• Фрагмент страницы:
****

Введение в эстетику - страница 12
I. Должна ли эстетика быть дедуктивной или индуктивной?
Должен ли метод эстетики быть дедуктивным или индуктивным? В данный момент на этот вопрос можно дать один ответ: он должен быть последовательно и тем и другим. Оба эти метода, кажущиеся противоположными, всегда тесно связаны друг с другом и в любой отрасли исследования применяются нераздельно.
Тем не менее, начиная от Платона вплоть до современной экспериментальной школы, в философской эстетике господствовала дедукция.
Предпочтение это, может быть, достаточно оправдывается общей для всех наук, находящихся в младенческом возрасте, склонностью к словесным объяснениям и к анализу чистых понятий, но оно опирается на два более глубоких основания, соответствующих двум великим функциям всякой эстетики – объяснительной и нормативной.
При объяснении наука о прекрасном встречает такие сложные явления, что непосредственное наблюдение не в состоянии бывает собственными силами распутать их, тогда гораздо легче пользоваться временными и абстрактными гипотезами, за которыми следует их дедуктивное подтверждение на основании реальных фактов. Именно такой метод констатирует Стюарт Милль по отношению ко всем моральным и общественным наукам, несмотря на свой эмпиризм, который всегда склоняется в сторону индукции.

****

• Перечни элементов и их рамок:
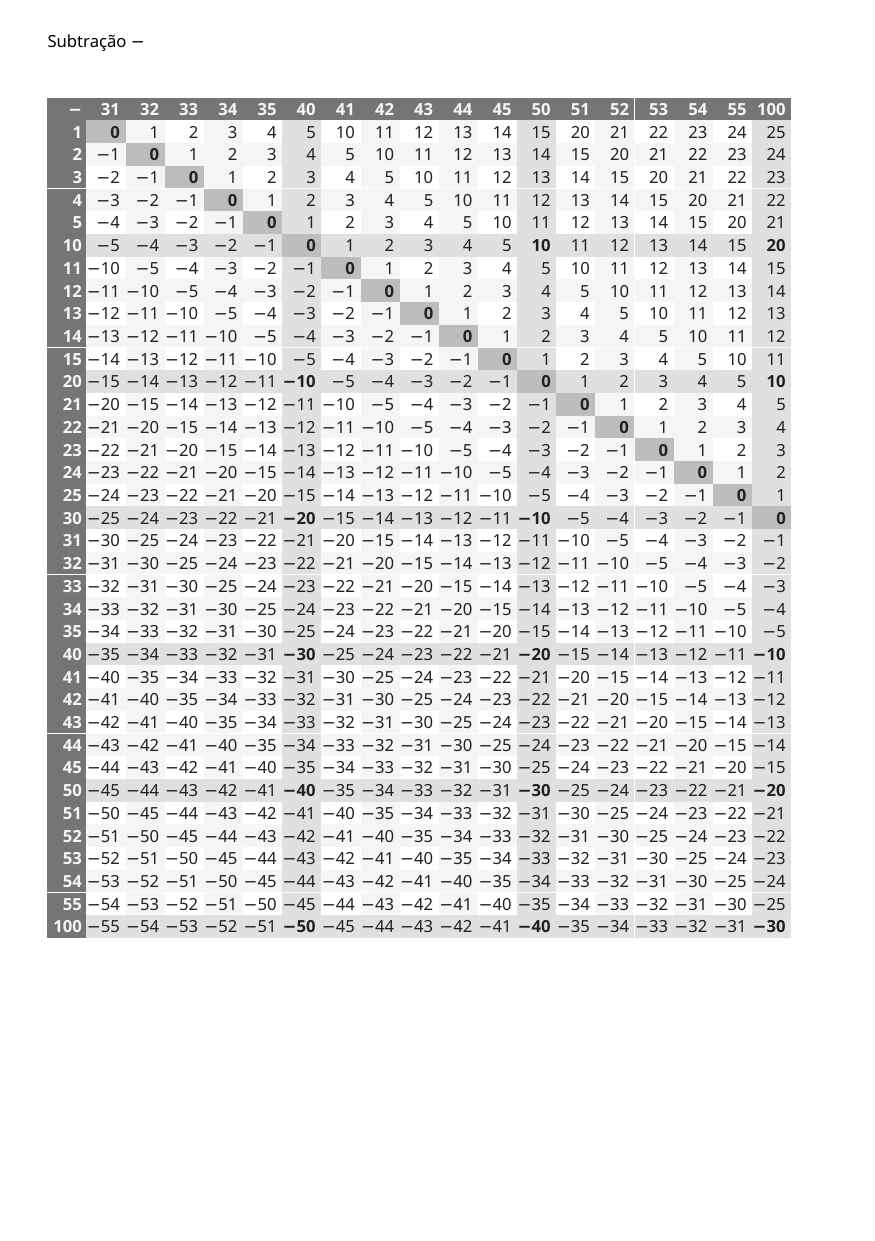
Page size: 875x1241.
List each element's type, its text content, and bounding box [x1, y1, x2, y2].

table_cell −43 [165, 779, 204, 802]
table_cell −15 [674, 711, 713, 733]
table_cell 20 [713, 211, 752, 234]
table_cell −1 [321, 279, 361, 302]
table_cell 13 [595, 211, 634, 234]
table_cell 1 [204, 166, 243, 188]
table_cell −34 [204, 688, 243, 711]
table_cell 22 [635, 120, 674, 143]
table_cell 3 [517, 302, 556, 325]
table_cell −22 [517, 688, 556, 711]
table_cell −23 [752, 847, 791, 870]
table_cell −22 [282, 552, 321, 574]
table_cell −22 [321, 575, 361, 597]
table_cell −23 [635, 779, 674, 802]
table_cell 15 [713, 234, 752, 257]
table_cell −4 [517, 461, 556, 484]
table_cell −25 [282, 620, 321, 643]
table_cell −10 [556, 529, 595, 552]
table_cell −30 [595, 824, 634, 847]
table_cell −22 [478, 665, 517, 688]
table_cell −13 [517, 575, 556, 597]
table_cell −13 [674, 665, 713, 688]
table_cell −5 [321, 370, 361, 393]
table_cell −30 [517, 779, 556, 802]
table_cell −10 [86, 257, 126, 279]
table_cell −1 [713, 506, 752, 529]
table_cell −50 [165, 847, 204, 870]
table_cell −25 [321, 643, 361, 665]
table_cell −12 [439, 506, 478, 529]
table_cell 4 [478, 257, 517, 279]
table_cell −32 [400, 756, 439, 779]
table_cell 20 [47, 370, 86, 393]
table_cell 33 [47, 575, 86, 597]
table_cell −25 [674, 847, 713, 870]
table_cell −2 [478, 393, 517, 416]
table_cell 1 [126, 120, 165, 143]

****

• Задание: Продолжите фрагмент страницы о дедуктивном и индуктивном методе эстетики, начав сразу после его последнего предложения.

• Результат упражнения:
С другой стороны, при «нормативных» предписаниях роль эстетических законов не может, по-видимому, сводиться к простому констатированию того, что есть; необходимо указать и то, что должно быть, не только изучать реальное, но и формулировать идеальное. Противопоставлять фактам можно лишь дедуктивный закон; индуктивный закон, наоборот, извлекается из фактов и лишь их и представляет, не имея возможности возвыситься над ними, один приказывает, другой подчиняется. Но миссия эстетики именно в том и состоит, чтобы предписывать нам идеал или, по крайней мере, – скажем мы из скромности, – чтобы указывать нам на него.
К несчастью, такое априорное объяснение рискует остаться совершенно абстрактным и в конце концов словесным, а такой идеал всегда будет весьма произвольным, так как он не извлечен из фактов и касается их лишь в той мере, в какой теоретик сумел вдохновиться ими контрабандой, т. е. изменяя своим принципам.
Отсюда становится понятнее, насколько велика была польза, принесенная могучей реакцией, поднятой Фехнером во имя «эстетики снизу». Недаром Мейман[5] и многие из его последователей считают Фехнера «основателем современной эстетики». Но три фехнеровских метода экспериментальной эстетики, его исследование эстетической ассоциации идей, его статистические опыты и, в особенности, общий дух его системы глубоко индуктивны.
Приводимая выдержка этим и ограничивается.